Whenever I saw the faded palm leaves from an old Palm Sunday behind a picture of Saint Bernadette of Lourdes, I would tremble. In the never-forgotten stories from my childlike mother I would remember that when our Virgin was speaking to Saint Bernadette, the voices from hell arose, and one look from the Virgin's quiet face sent them into howling submission and final silence. I would remember that Saint Bernadette's body in its glass resting spot had never corrupted. And I would realize that I had miserably failed these childhood stories, but I had never in my heart outgrown them. Never had I really disbelieved them.
More fool I to believe something I could not commit to and damn myself for my human weakness each and every day, when millions who mocked my belief never suffered a pang.
Mom believed. She believed in miracles just as she gave money she could ill afford to Save the Whales, Save the Seals, Save the Children. In this was her response to miracles in her life. So leave her to them. She believed in Saint Therese of the child Jesus, of little Saint Flora beheaded for her faith. There was in this, in the rains of autumn, or in the scent of the lilac of late spring, a feeling of quiet wonder and of peace.

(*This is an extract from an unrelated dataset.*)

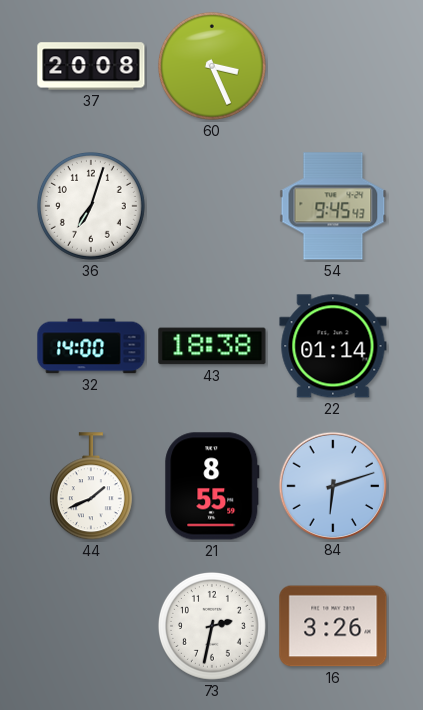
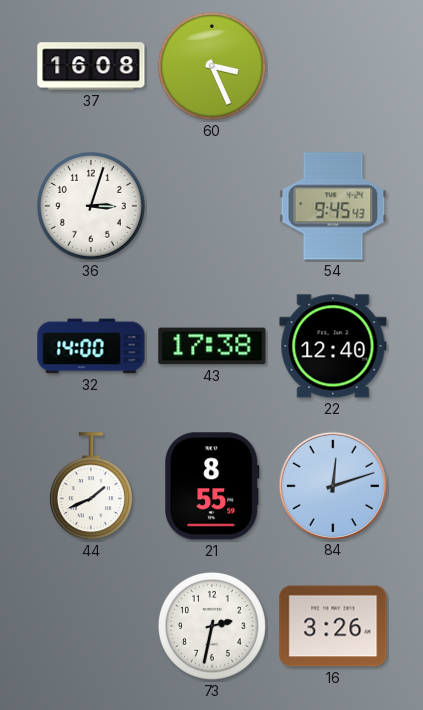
37: 20:08 -> 16:08
36: 7:03 -> 3:03
43: 18:38 -> 17:38
22: 01:14 -> 12:40
84: 6:12 -> 12:12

Still, my mother had a peace beyond any I had experienced. She had a picture of a sperm whale that someone told her her money had helped keep alive. Christ, did they not know my mother had not a nickel?
I had just come from the dance. Our community centre was an old one-room school moved out on skids to the highway, and a bar and a dance floor put in. I went there, now looked upon as the failure I was.
And what had I done that very night to prove myself? I had attacked the fisherman Hanny Brown. And what was the reason? Well, he was six foot three and strong as a bear, but hadn't I proven to myself I could hit like a mule?
He had no idea why I attacked him, and I needed a reason. I yelled, so everyone would hear, that he had called my mother a whore.
"That is not true, son - I would say that to no woman."
I started to turn away but saw Cynthia Pit by the bar looking across at me. I threw a short right and I felt his legs buckle within the very vibration of my punch. He put his hand up to cover his mouth, and I came back with a left hook. And Hanny dropped. His wife started crying - his face was covered in blood, his shirt and tie spotted bright red, and he rolled over and pushed himself up.